Moon Sorbet, by Baek Heena
Elina Druker then walked onstage and said, 'Oh dear - I was almost about to thank you all for having me!'.

But despite being the conference organiser, her own selection of her own abstract was justified - she took us through the depths of 'shoebox photography books', including a particularly outstanding Korean picturebook where the Moon, melted by a heat wave, is gathered into a bucket by a grandma, who then freezes it into a sorbet which she feeds to all the neighbours...

But apart from that, children's picturebooks are simplistic, straightforward, unimaginative and formulaic, right?

'Fusion novels' and mix-and-match books rounded off the conference, and a bunch of very tired us left Stockholm University to go home - some via the Museum of Modern Art for lunch.

But not before we'd discussed future plans for our research network. A book? Several books? A Facebook group? And what name should we give our little clan? And where and when will the next gathering be? The PhD workshoppers gave their opinion on their experience; others suggested that the papers should, next time, be circulated in advance and be assigned a discussant. Some merrily disagreed.

Eve and I (Clementine) left by the 4.50 bus to Arlanda - exhausted and happy. Conference after conference, we have confirmation that the children's literature world is a small, affectionate, friendly, yes - even familial - community; but above all an incredibly dynamic, curious, omnivorous one.

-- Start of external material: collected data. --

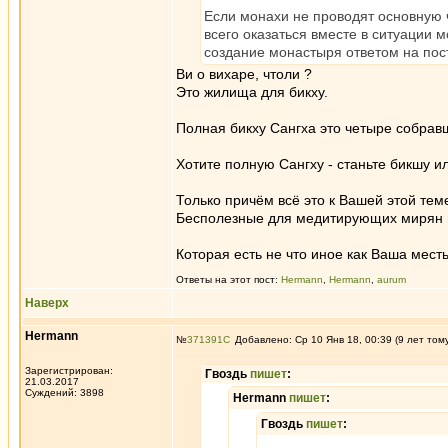
Если монахи не проводят основную 
всего оказаться вместе в ситуации 
создание монастыря ответом на по
Ви о вихаре, чтоли ?
Это жилища для бикху.
Полная бикху Сангха это четыре собравш
Хотите полную Сангху - станьте бикшу и
Только причём всё это к Вашей этой тем
Бесполезные для медитирующих мирян 
Которая есть не что иное как Ваша мест
Ответы на этот пост:
Hermann
,
Hermann
,
aurum
Наверх
Hermann
№
371391
Добавлено: Ср 10 Янв 18, 00:39 (9 лет том
Зарегистрирован:
Гвоздь
пишет
:
21.03.2017
Суждений: 3898
Hermann
пишет
:
Гвоздь
пишет
:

People are working on wildly different topics, because the field is a playground of undiscovered treasures. It's a mess in places and much more finely mapped in others. Some digs attract more researchers than others - I think we can all agree that it's all about geography and technology at the moment. But everyone is still feeling free to critique, offer and receive advice, and talk to people in completely different areas - something no Canonical Literature scholar would ever dream of.

Other photos will come, I'm sure. Meanwhile, back to work...

Well, sleep first. And it wouldn't do us bad to lose a bit of that typical conference weight.